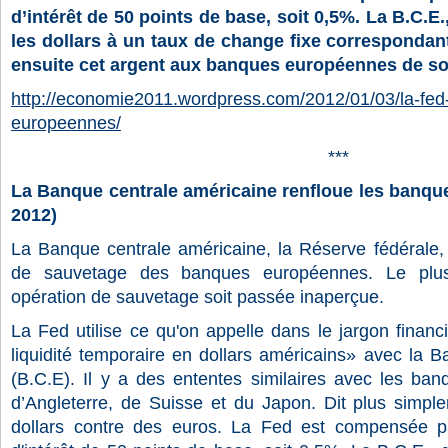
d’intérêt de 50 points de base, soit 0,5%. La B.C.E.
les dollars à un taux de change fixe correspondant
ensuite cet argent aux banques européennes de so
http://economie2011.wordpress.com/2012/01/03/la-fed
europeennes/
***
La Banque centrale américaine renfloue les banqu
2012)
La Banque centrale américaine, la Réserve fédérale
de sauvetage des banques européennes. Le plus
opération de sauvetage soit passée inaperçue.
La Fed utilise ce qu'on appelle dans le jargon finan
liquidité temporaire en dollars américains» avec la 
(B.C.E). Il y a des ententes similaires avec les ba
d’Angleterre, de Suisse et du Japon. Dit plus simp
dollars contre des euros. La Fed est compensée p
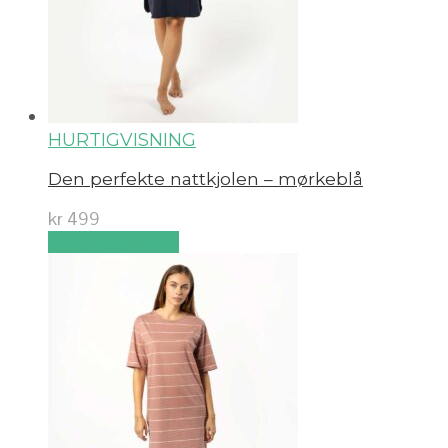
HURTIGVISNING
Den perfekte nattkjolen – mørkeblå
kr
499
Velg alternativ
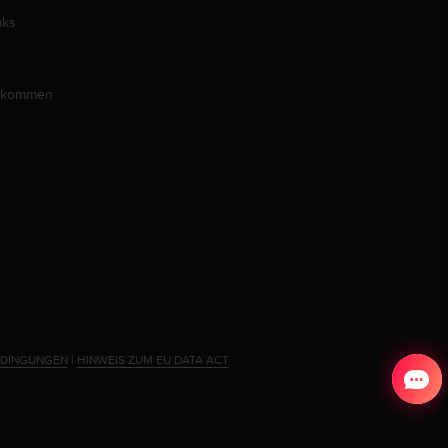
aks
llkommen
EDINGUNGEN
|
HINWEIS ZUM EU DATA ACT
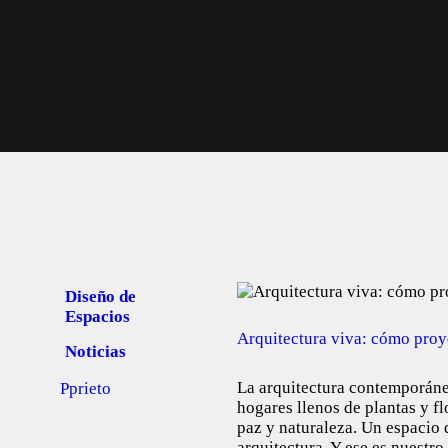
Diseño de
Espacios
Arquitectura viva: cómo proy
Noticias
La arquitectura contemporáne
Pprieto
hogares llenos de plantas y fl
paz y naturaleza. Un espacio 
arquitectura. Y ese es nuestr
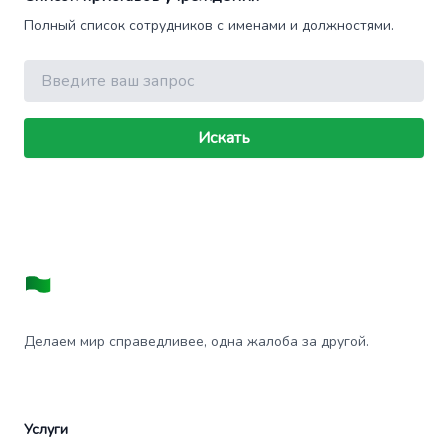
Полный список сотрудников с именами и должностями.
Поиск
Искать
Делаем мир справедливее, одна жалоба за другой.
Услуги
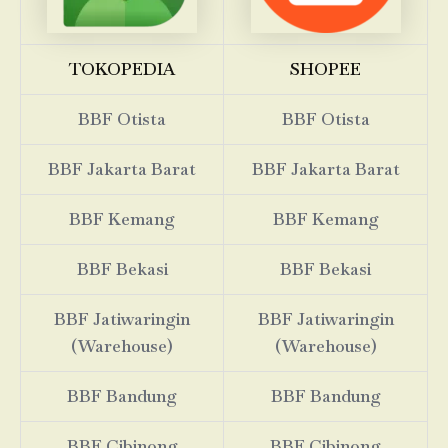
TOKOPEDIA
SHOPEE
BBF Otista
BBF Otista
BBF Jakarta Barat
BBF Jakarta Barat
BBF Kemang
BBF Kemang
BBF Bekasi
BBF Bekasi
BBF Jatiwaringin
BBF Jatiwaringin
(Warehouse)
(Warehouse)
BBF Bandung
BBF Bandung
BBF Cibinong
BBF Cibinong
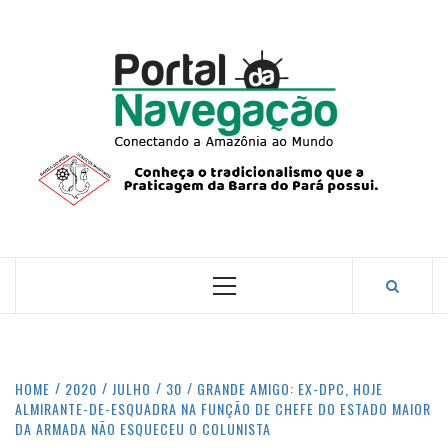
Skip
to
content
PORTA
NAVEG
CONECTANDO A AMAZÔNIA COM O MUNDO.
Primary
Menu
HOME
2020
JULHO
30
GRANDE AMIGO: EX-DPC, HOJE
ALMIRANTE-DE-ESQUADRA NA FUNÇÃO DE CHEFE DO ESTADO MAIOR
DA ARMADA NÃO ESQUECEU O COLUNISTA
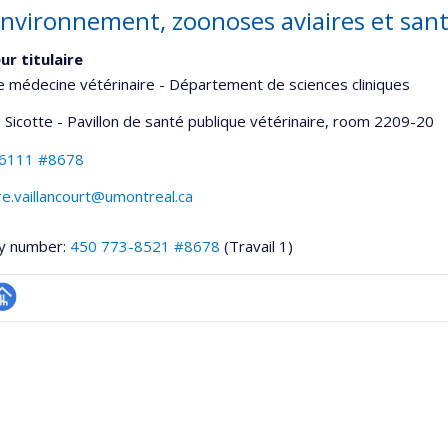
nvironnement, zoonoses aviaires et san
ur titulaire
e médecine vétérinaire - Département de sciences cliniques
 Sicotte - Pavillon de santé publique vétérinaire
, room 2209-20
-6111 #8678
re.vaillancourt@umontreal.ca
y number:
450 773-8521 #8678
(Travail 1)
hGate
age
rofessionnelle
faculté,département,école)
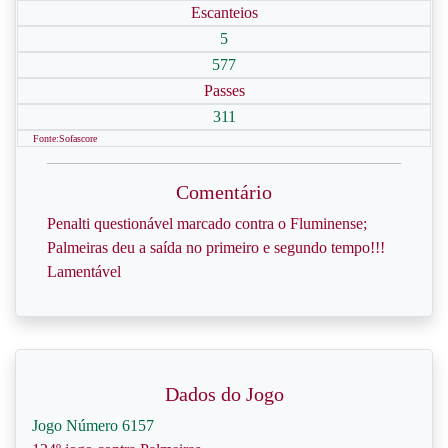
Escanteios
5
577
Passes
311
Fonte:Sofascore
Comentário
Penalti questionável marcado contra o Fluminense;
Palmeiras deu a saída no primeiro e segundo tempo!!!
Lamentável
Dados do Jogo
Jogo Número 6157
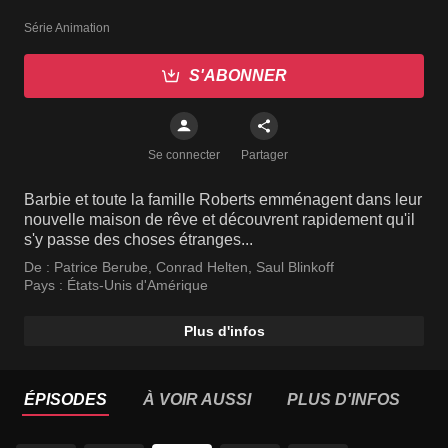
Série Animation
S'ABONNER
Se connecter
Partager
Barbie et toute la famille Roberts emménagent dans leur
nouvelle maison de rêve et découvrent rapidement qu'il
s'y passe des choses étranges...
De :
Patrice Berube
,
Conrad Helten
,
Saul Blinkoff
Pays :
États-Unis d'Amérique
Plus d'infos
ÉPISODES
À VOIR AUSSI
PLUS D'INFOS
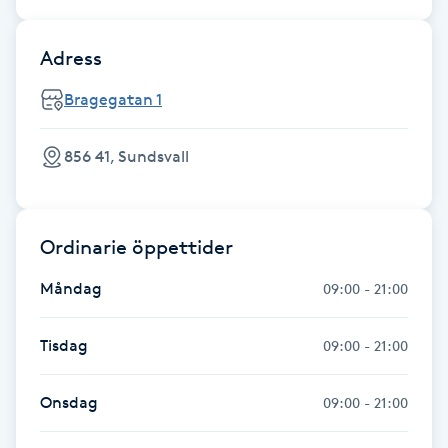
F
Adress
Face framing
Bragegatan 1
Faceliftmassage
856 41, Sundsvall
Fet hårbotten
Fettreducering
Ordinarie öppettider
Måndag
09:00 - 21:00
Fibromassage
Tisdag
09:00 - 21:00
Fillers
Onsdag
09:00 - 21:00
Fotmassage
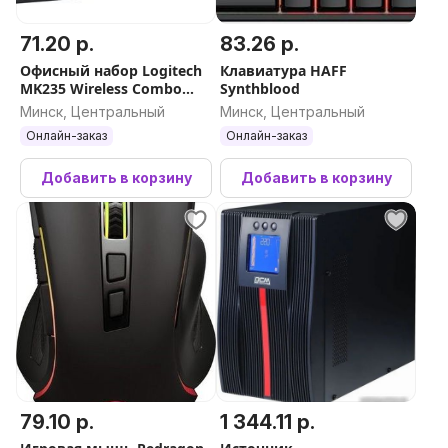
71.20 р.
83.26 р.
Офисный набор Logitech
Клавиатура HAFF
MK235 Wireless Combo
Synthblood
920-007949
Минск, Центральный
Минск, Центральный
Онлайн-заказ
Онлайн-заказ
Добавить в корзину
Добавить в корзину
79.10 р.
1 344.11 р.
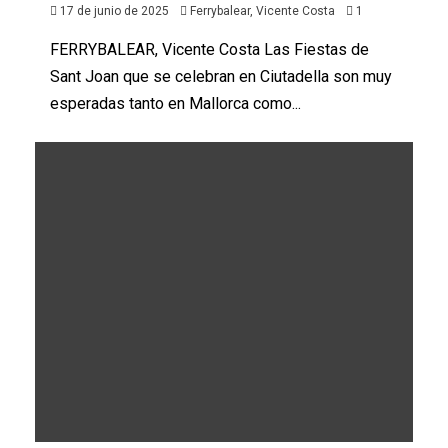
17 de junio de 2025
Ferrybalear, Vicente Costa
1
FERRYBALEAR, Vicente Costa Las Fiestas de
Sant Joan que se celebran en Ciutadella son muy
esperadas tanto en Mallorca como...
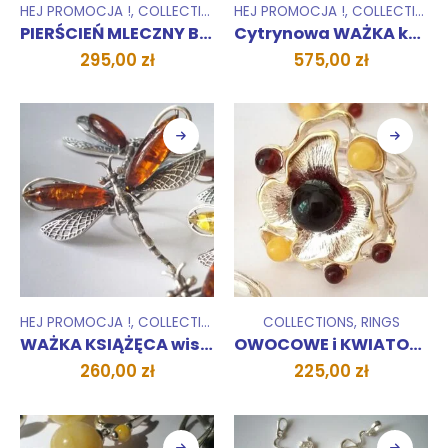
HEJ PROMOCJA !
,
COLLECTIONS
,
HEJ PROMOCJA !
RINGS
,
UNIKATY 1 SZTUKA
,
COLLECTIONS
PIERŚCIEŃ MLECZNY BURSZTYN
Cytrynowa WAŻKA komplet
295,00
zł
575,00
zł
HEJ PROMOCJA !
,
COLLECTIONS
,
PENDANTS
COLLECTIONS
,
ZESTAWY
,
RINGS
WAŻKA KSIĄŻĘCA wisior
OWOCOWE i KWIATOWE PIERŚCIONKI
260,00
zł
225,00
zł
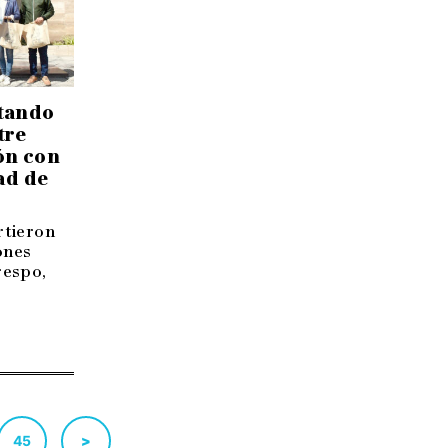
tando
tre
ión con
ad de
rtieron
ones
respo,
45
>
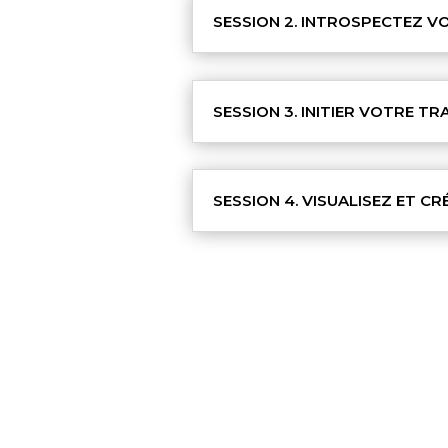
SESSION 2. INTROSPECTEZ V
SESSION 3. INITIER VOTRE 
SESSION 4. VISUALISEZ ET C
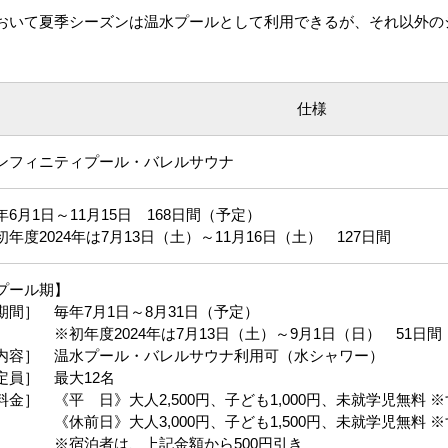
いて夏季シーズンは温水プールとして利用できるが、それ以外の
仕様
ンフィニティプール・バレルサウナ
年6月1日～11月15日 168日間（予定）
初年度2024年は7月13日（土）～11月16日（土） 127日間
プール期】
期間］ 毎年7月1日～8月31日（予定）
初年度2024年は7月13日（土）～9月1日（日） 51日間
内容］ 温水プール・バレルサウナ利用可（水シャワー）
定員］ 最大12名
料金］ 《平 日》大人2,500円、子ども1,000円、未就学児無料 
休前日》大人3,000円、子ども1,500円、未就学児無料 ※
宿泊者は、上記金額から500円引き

**Work instruction:** Everything in the data except the pictures should be restated word for word.

**Exercise response:**
d’intérêt de 50 points de base, soit 0,5%. La B.C.E.
les dollars à un taux de change fixe correspondant
ensuite cet argent aux banques européennes de so
http://economie2011.wordpress.com/2012/01/03/la-fed
europeennes/
***
La Banque centrale américaine renfloue les banqu
2012)
La Banque centrale américaine, la Réserve fédérale
de sauvetage des banques européennes. Le plus
opération de sauvetage soit passée inaperçue.
La Fed utilise ce qu'on appelle dans le jargon finan
liquidité temporaire en dollars américains» avec la 
(B.C.E). Il y a des ententes similaires avec les ba
d’Angleterre, de Suisse et du Japon. Dit plus simp
dollars contre des euros. La Fed est compensée p
HURTIGVISNING
Den perfekte nattkjolen – mørkeblå
kr
499
Velg alternativ
aks
llkommen
EDINGUNGEN
|
HINWEIS ZUM EU DATA ACT
Diseño de
Espacios
Arquitectura viva: cómo proy
Noticias
La arquitectura contemporáne
Pprieto
hogares llenos de plantas y fl
paz y naturaleza. Un espacio 
arquitectura. Y ese es nuestr
Полный список сотрудников с именами и должностями.
Поиск
Искать
Делаем мир справедливее, одна жалоба за другой.
Услуги
TOKOPEDIA
SHOPEE
BBF Otista
BBF Otista
BBF Jakarta Barat
BBF Jakarta Barat
BBF Kemang
BBF Kemang
BBF Bekasi
BBF Bekasi
BBF Jatiwaringin
BBF Jatiwaringin
(Warehouse)
(Warehouse)
BBF Bandung
BBF Bandung
BBF Cibinong
BBF Cibinong
Skip
to
content
PORTA
NAVEG
CONECTANDO A AMAZÔNIA COM O MUNDO.
Primary
Menu
HOME
2020
JULHO
30
GRANDE AMIGO: EX-DPC, HOJE
ALMIRANTE-DE-ESQUADRA NA FUNÇÃO DE CHEFE DO ESTADO MAIOR
DA ARMADA NÃO ESQUECEU O COLUNISTA
nvironnement, zoonoses aviaires et san
ur titulaire
e médecine vétérinaire - Département de sciences cliniques
 Sicotte - Pavillon de santé publique vétérinaire
, room 2209-20
-6111 #8678
re.vaillancourt@umontreal.ca
y number:
450 773-8521 #8678
(Travail 1)
hGate
age
rofessionnelle
faculté,département,école)
Escanteios
5
577
Passes
311
Fonte:Sofascore
Comentário
Penalti questionável marcado contra o Fluminense;
Palmeiras deu a saída no primeiro e segundo tempo!!!
Lamentável
Dados do Jogo
Jogo Número 6157
Série Animation
S'ABONNER
Se connecter
Partager
Barbie et toute la famille Roberts emménagent dans leur
nouvelle maison de rêve et découvrent rapidement qu'il
s'y passe des choses étranges...
De :
Patrice Berube
,
Conrad Helten
,
Saul Blinkoff
Pays :
États-Unis d'Amérique
Plus d'infos
ÉPISODES
À VOIR AUSSI
PLUS D'INFOS
F
Adress
Face framing
Bragegatan 1
Faceliftmassage
856 41, Sundsvall
Fet hårbotten
Fettreducering
Ordinarie öppettider
Måndag
09:00 - 21:00
Fibromassage
Tisdag
09:00 - 21:00
Fillers
Onsdag
09:00 - 21:00
Fotmassage
71.20 р.
83.26 р.
Офисный набор Logitech
Клавиатура HAFF
MK235 Wireless Combo
Synthblood
920-007949
Минск, Центральный
Минск, Центральный
Онлайн-заказ
Онлайн-заказ
Добавить в корзину
Добавить в корзину
79.10 р.
1 344.11 р.
17 de junio de 2025
Ferrybalear, Vicente Costa
1
FERRYBALEAR, Vicente Costa Las Fiestas de
Sant Joan que se celebran en Ciutadella son muy
esperadas tanto en Mallorca como...
HEJ PROMOCJA !
,
COLLECTIONS
,
HEJ PROMOCJA !
RINGS
,
UNIKATY 1 SZTUKA
,
COLLECTIONS
PIERŚCIEŃ MLECZNY BURSZTYN
Cytrynowa WAŻKA komplet
295,00
zł
575,00
zł
HEJ PROMOCJA !
,
COLLECTIONS
,
PENDANTS
COLLECTIONS
,
ZESTAWY
,
RINGS
WAŻKA KSIĄŻĘCA wisior
OWOCOWE i KWIATOWE PIERŚCIONKI
260,00
zł
225,00
zł
tando
tre
ión con
ad de
rtieron
ones
respo,
45
>
SESSION 2. INTROSPECTEZ V
SESSION 3. INITIER VOTRE 
SESSION 4. VISUALISEZ ET C
いて夏季シーズンは温水プールとして利用できるが、それ以外の
仕様
ンフィニティプール・バレルサウナ
年6月1日～11月15日 168日間（予定）
初年度2024年は7月13日（土）～11月16日（土） 127日間
プール期】
期間］ 毎年7月1日～8月31日（予定）
初年度2024年は7月13日（土）～9月1日（日） 51日間
内容］ 温水プール・バレルサウナ利用可（水シャワー）
定員］ 最大12名
料金］ 《平 日》大人2,500円、子ども1,000円、未就学児無料 
休前日》大人3,000円、子ども1,500円、未就学児無料 ※
宿泊者は、上記金額から500円引き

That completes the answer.